Generics

[Todd]

Hello,

I have been reading about generics to determine if there is a way to
accomplish what I _assumed_ could be done. From what I can tell, what
I would like to do is not possible, but, honestly, generics are
confusing to me.

What I would like to do is have one method, say getValue(), that
returns each member of a mixed collection in its correct type. I have
determined the the object type when storing it into the map, so it is
available to me for use in the getValue() method. I thought that
something along the lines of

public <T> T getValue()
{
return ObjectType.cast( value );
}

would work. However, I am having no luck coming up with anything that
compiles, let alone runs, to return typed objects at runtime using a
single method.

I have searched through the group, but have not found anything that
clarifies for me whether this concept can be implemented.

Is there a way to return typed objects from a mixed collection at
runtime using a single method? If so, could you provide me some tips
as to how to create the method or class with method to do so?

Thanks in advance,
Todd

 

[Daniel Pitts]

Hello,

I have been reading about generics to determine if there is a way to
accomplish what I _assumed_ could be done. From what I can tell, what
I would like to do is not possible, but, honestly, generics are
confusing to me.

What I would like to do is have one method, say getValue(), that
returns each member of a mixed collection in its correct type. I have
determined the the object type when storing it into the map, so it is
available to me for use in the getValue() method. I thought that
something along the lines of

public <T> T getValue()
{
return ObjectType.cast( value );
}

would work. However, I am having no luck coming up with anything that
compiles, let alone runs, to return typed objects at runtime using a
single method.

I have searched through the group, but have not found anything that
clarifies for me whether this concept can be implemented.

## Available data
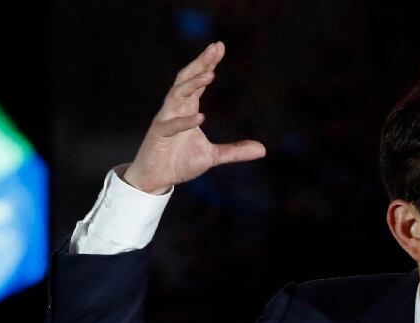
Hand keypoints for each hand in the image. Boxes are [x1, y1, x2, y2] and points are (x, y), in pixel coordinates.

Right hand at [123, 41, 265, 194]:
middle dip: (201, 63)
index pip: (198, 81)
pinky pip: (171, 125)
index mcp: (187, 109)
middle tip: (215, 48)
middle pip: (187, 79)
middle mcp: (176, 109)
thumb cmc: (180, 162)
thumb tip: (263, 149)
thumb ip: (236, 151)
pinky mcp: (158, 135)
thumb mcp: (213, 156)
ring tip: (209, 75)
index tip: (219, 47)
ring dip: (192, 84)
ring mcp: (165, 119)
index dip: (208, 64)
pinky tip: (200, 116)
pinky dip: (185, 121)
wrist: (157, 178)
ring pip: (176, 94)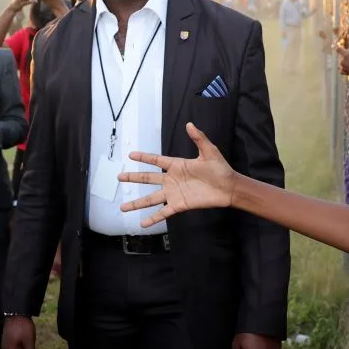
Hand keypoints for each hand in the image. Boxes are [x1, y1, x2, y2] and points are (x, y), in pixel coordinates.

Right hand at [118, 123, 235, 226]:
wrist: (229, 188)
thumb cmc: (220, 169)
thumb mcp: (209, 151)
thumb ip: (198, 138)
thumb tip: (189, 124)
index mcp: (177, 166)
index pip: (156, 160)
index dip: (144, 157)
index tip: (131, 155)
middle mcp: (172, 180)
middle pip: (148, 179)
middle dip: (133, 178)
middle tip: (119, 177)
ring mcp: (174, 194)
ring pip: (150, 199)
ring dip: (136, 203)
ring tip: (123, 208)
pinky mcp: (179, 205)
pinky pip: (162, 213)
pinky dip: (152, 218)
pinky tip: (142, 224)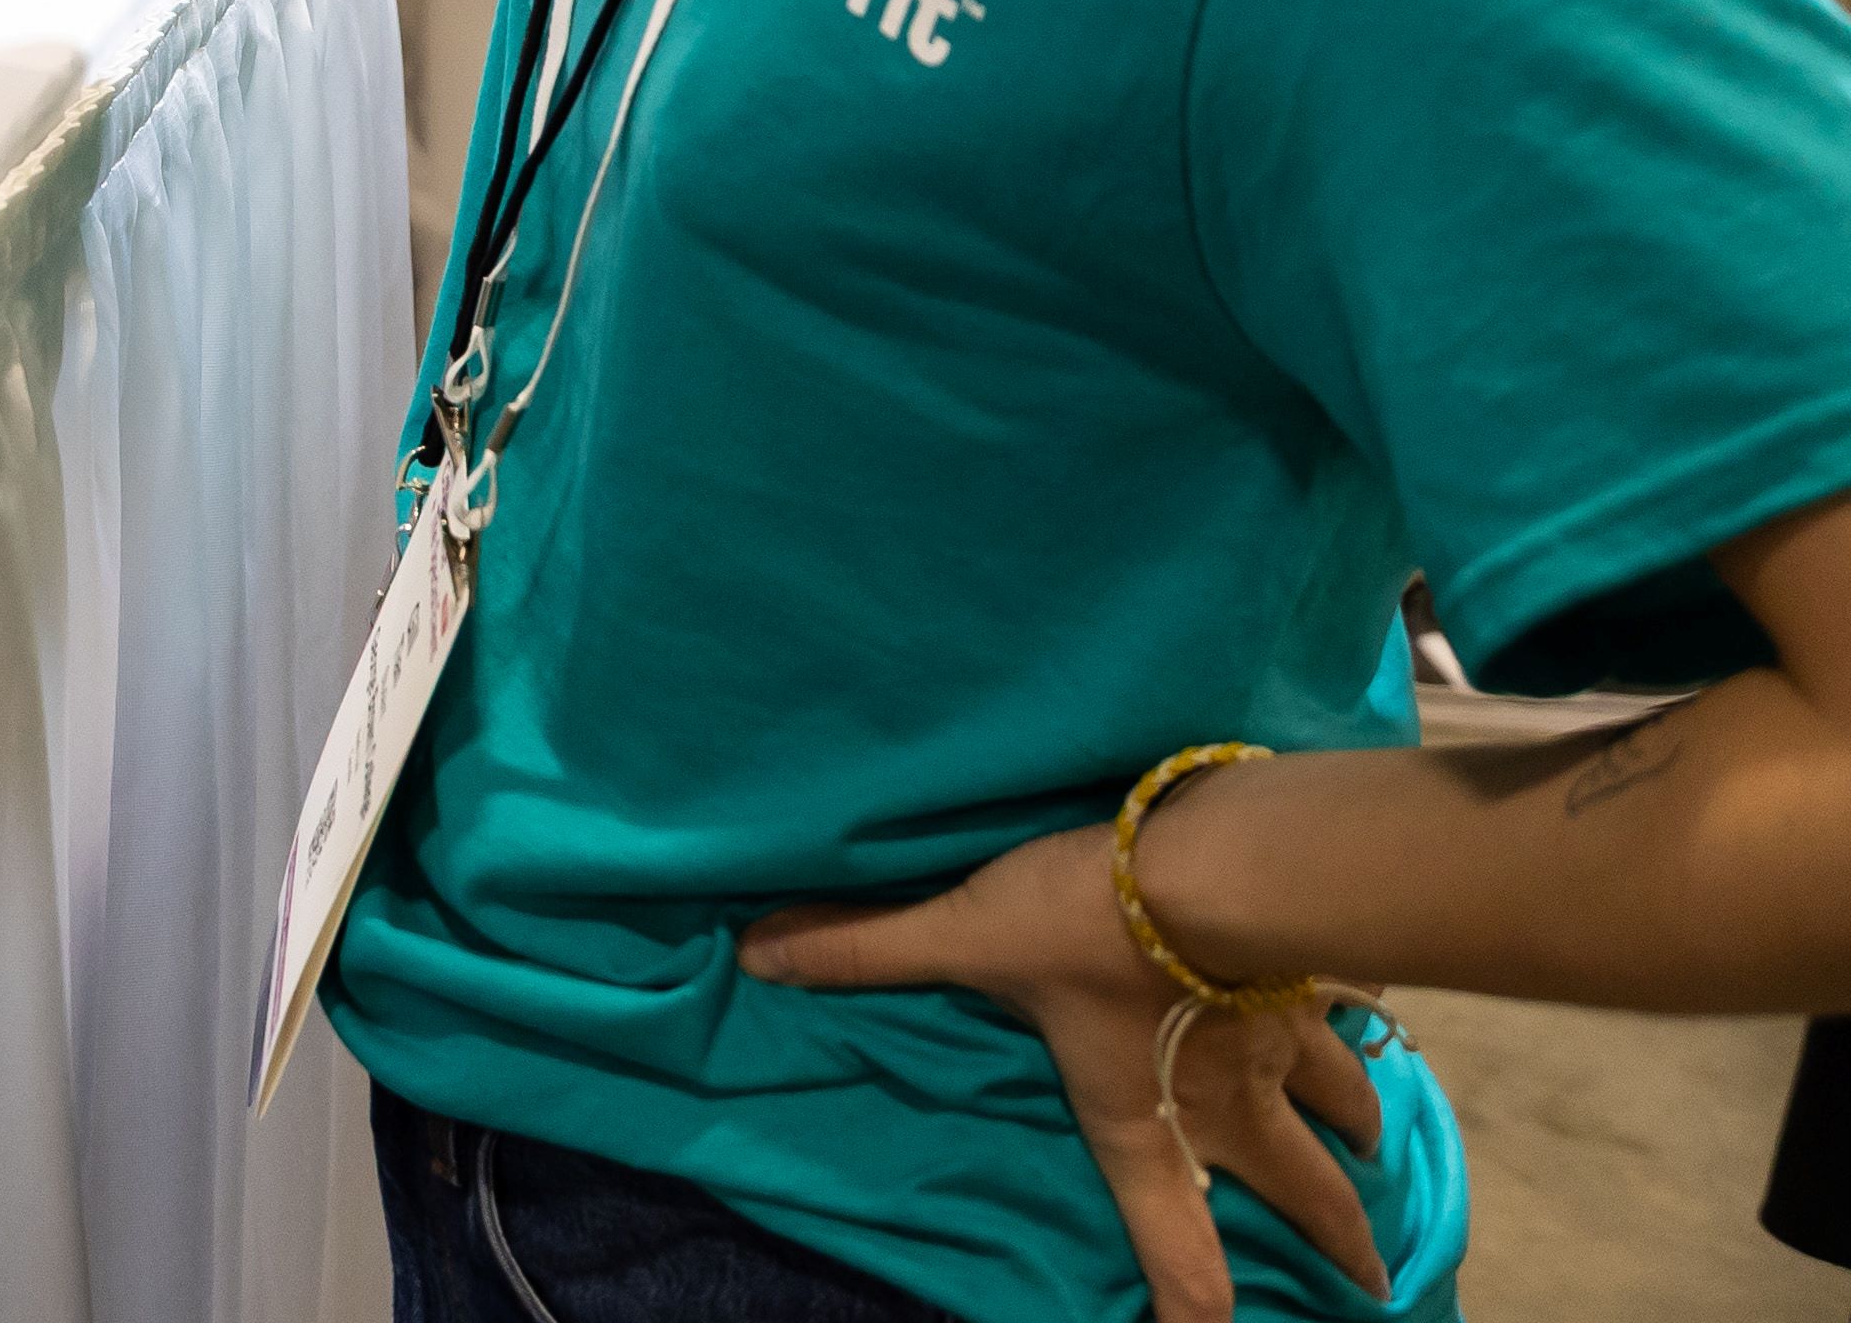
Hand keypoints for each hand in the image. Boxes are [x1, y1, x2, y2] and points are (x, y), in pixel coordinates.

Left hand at [739, 831, 1386, 1318]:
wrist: (1218, 856)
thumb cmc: (1085, 918)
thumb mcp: (963, 934)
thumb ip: (865, 948)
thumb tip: (756, 956)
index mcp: (1146, 1118)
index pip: (1175, 1242)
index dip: (1193, 1304)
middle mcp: (1231, 1100)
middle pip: (1306, 1194)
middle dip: (1341, 1239)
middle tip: (1376, 1281)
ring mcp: (1286, 1043)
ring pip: (1343, 1104)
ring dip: (1360, 1134)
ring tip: (1377, 1154)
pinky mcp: (1320, 976)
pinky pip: (1357, 1013)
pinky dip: (1367, 1025)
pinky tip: (1374, 1010)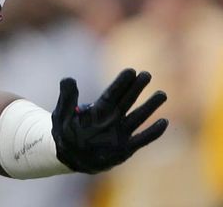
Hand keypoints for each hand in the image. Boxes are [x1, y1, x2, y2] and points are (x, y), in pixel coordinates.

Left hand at [51, 68, 167, 173]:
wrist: (71, 156)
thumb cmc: (66, 133)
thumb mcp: (62, 114)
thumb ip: (67, 98)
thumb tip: (68, 79)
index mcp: (98, 109)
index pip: (113, 93)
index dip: (121, 82)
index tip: (131, 70)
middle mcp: (112, 119)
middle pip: (127, 101)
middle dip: (137, 88)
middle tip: (147, 74)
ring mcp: (120, 133)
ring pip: (138, 117)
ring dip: (150, 106)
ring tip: (162, 94)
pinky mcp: (125, 149)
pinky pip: (142, 140)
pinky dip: (152, 132)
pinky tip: (164, 122)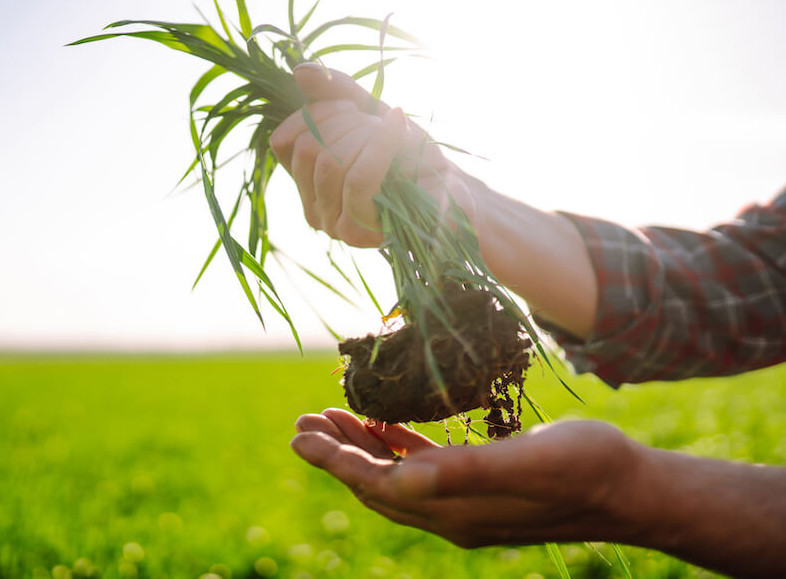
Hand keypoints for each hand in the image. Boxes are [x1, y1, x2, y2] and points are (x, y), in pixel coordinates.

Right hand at [270, 64, 474, 246]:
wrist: (452, 187)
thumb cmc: (410, 153)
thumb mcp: (370, 112)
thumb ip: (335, 92)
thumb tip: (299, 73)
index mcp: (307, 183)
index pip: (284, 141)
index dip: (316, 113)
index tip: (352, 108)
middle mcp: (313, 210)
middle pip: (309, 149)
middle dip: (348, 122)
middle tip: (378, 123)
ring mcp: (334, 226)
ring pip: (331, 162)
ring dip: (368, 134)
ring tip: (394, 134)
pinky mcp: (361, 233)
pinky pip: (358, 178)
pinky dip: (382, 144)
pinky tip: (400, 127)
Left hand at [291, 410, 641, 547]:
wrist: (630, 490)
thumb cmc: (587, 467)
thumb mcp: (529, 461)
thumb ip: (467, 471)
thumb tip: (404, 479)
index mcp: (454, 508)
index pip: (376, 486)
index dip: (337, 461)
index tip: (301, 436)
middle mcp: (451, 512)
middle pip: (376, 485)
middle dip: (337, 454)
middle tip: (302, 425)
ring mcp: (465, 504)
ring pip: (395, 477)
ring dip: (361, 449)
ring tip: (331, 419)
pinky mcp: (480, 489)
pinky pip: (424, 470)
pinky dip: (397, 447)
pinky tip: (386, 426)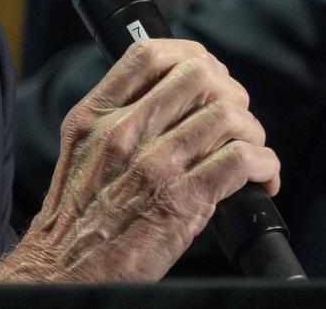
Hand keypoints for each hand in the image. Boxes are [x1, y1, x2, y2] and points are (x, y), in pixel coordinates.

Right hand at [0, 39, 279, 282]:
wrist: (62, 271)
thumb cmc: (74, 216)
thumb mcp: (80, 148)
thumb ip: (113, 116)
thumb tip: (165, 93)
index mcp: (94, 116)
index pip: (148, 54)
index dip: (190, 54)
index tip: (207, 72)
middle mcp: (123, 133)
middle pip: (198, 76)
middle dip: (229, 92)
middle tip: (235, 117)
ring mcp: (153, 166)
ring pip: (227, 115)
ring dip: (252, 131)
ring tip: (250, 151)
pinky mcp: (183, 202)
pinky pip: (241, 161)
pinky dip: (264, 165)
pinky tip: (260, 179)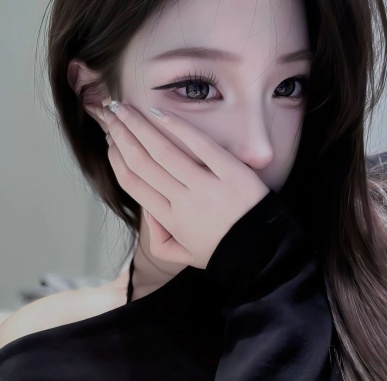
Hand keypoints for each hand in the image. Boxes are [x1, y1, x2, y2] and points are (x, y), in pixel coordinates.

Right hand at [104, 102, 269, 268]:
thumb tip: (147, 212)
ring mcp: (206, 186)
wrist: (263, 254)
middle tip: (110, 113)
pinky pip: (201, 146)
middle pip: (142, 163)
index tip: (110, 141)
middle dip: (121, 135)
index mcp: (169, 220)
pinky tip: (159, 112)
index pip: (134, 184)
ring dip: (139, 126)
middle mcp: (182, 201)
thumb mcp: (186, 256)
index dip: (117, 160)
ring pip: (163, 151)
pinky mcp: (231, 173)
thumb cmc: (224, 252)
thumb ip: (159, 241)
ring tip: (123, 106)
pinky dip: (179, 128)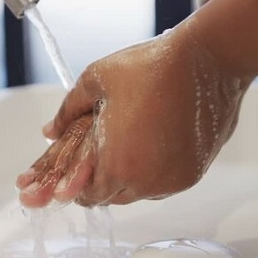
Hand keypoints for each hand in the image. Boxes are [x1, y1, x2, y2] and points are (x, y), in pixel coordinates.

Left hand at [16, 20, 247, 207]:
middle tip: (105, 148)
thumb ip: (67, 112)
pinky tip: (154, 141)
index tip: (81, 166)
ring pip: (139, 191)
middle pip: (113, 196)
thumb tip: (49, 131)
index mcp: (117, 164)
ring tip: (130, 141)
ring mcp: (173, 180)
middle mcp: (146, 182)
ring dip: (129, 174)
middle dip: (102, 177)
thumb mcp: (96, 81)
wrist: (207, 61)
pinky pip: (163, 183)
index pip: (87, 195)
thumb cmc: (149, 67)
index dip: (79, 181)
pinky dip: (153, 170)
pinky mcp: (194, 173)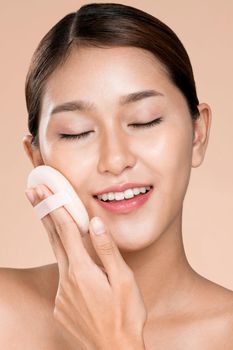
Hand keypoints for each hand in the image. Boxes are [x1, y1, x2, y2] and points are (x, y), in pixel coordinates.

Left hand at [25, 184, 146, 349]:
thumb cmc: (126, 315)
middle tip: (33, 192)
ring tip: (49, 216)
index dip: (55, 206)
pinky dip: (64, 261)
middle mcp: (66, 280)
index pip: (66, 230)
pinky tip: (72, 262)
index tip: (44, 189)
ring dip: (52, 233)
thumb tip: (95, 222)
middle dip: (43, 212)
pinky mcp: (61, 306)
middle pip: (54, 238)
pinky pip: (61, 277)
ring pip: (56, 255)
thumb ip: (107, 250)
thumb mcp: (124, 280)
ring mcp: (62, 294)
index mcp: (82, 270)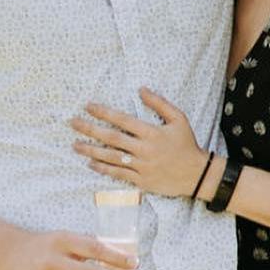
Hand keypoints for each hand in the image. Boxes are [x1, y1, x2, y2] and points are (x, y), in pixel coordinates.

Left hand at [71, 89, 204, 197]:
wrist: (196, 174)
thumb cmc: (187, 144)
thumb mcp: (179, 118)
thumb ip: (159, 103)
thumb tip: (141, 89)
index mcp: (151, 132)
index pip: (122, 120)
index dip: (103, 112)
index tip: (88, 106)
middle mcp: (144, 150)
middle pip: (111, 138)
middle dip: (90, 129)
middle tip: (73, 123)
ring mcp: (141, 166)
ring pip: (111, 157)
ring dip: (91, 150)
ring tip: (75, 145)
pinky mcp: (141, 180)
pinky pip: (118, 174)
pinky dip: (104, 169)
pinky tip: (91, 163)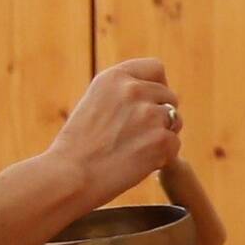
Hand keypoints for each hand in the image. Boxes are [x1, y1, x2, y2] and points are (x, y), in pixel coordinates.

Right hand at [46, 60, 186, 207]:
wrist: (69, 176)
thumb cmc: (78, 146)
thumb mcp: (95, 103)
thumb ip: (123, 94)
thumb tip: (156, 93)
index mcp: (115, 77)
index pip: (156, 67)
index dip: (158, 85)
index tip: (149, 102)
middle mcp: (134, 90)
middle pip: (169, 96)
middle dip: (160, 115)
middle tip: (136, 136)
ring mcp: (149, 114)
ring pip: (175, 121)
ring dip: (162, 135)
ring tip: (133, 149)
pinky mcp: (161, 140)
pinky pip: (174, 145)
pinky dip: (162, 157)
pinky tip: (137, 162)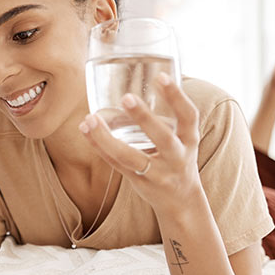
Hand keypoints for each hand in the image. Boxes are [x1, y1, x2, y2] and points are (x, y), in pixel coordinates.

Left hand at [79, 73, 202, 213]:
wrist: (180, 201)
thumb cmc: (178, 158)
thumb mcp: (184, 138)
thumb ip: (169, 114)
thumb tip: (147, 73)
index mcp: (189, 140)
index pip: (189, 116)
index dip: (177, 96)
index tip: (161, 77)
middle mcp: (176, 157)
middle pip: (162, 138)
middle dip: (144, 118)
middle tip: (126, 98)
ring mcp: (156, 173)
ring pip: (129, 156)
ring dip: (106, 138)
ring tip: (90, 119)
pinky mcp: (137, 182)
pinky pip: (115, 164)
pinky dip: (98, 147)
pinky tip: (85, 130)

## Tasks and exercises
A: List every distinct identifier in the code snippet of the generics thread, leaving out the keywords public and return.
B: Please continue the generics thread from its last sentence.
The lines aren't needed for this work.

## Expected results
A: T, getValue, ObjectType, cast, value

B:
Is there a way to return typed objects from a mixed collection at
runtime using a single method? If so, could you provide me some tips
as to how to create the method or class with method to do so?

Thanks in advance,
Todd

Generics are determined either by the caller, or by the instantiater,
not by the returner.
Now, if did this:

public <T> T getValueAs(Class<T> type) {
return type.cast(value);
}

you might have better luck.


Or, better off:

class MyRef<T> {
T value;
public MyClass() {
}


public void setValue(T value) {
this.value = value;
}

public T getValue() {
return value;
}
}

MyRef<String> string = new MyRef<String>();
string.setValue("Hello!");

assert string.getValue().equals("Hello!");

What is it exactly that you are trying to do? I mean, what feature are
you adding that needs this?

 

[Todd]

Generics are determined either by the caller, or by the instantiater,
not by the returner.
Now, if did this:

public <T> T getValueAs(Class<T> type) {
return type.cast(value);

}

you might have better luck.

Or, better off:

class MyRef<T> {
T value;
public MyClass() {
}

public void setValue(T value) {
this.value = value;
}

public T getValue() {
return value;
}

}

MyRef<String> string = new MyRef<String>();
string.setValue("Hello!");

assert string.getValue().equals("Hello!");

What is it exactly that you are trying to do? I mean, what feature are
you adding that needs this?

I am reading a data file that contains a mix of doubles, double
arrays, integers, integer arrays, booleans and strings. Each entry
has a name (its key) and value associated with it. I know that when I
request "NumEntries" that the return will be an integer, so I thought
I would code something like

Integer numEntries = getValue( "NumEntries" );

and have an integer return. Further example, knowing "Description"
contains a string I would code something like

String description = getValue( "Description" );

 

[Christian]

I am reading a data file that contains a mix of doubles, double
arrays, integers, integer arrays, booleans and strings. Each entry
has a name (its key) and value associated with it. I know that when I
request "NumEntries" that the return will be an integer, so I thought
I would code something like

Integer numEntries = getValue( "NumEntries" );

and have an integer return. Further example, knowing "Description"
contains a string I would code something like

String description = getValue( "Description" );

Sometimes you are better off without using generics.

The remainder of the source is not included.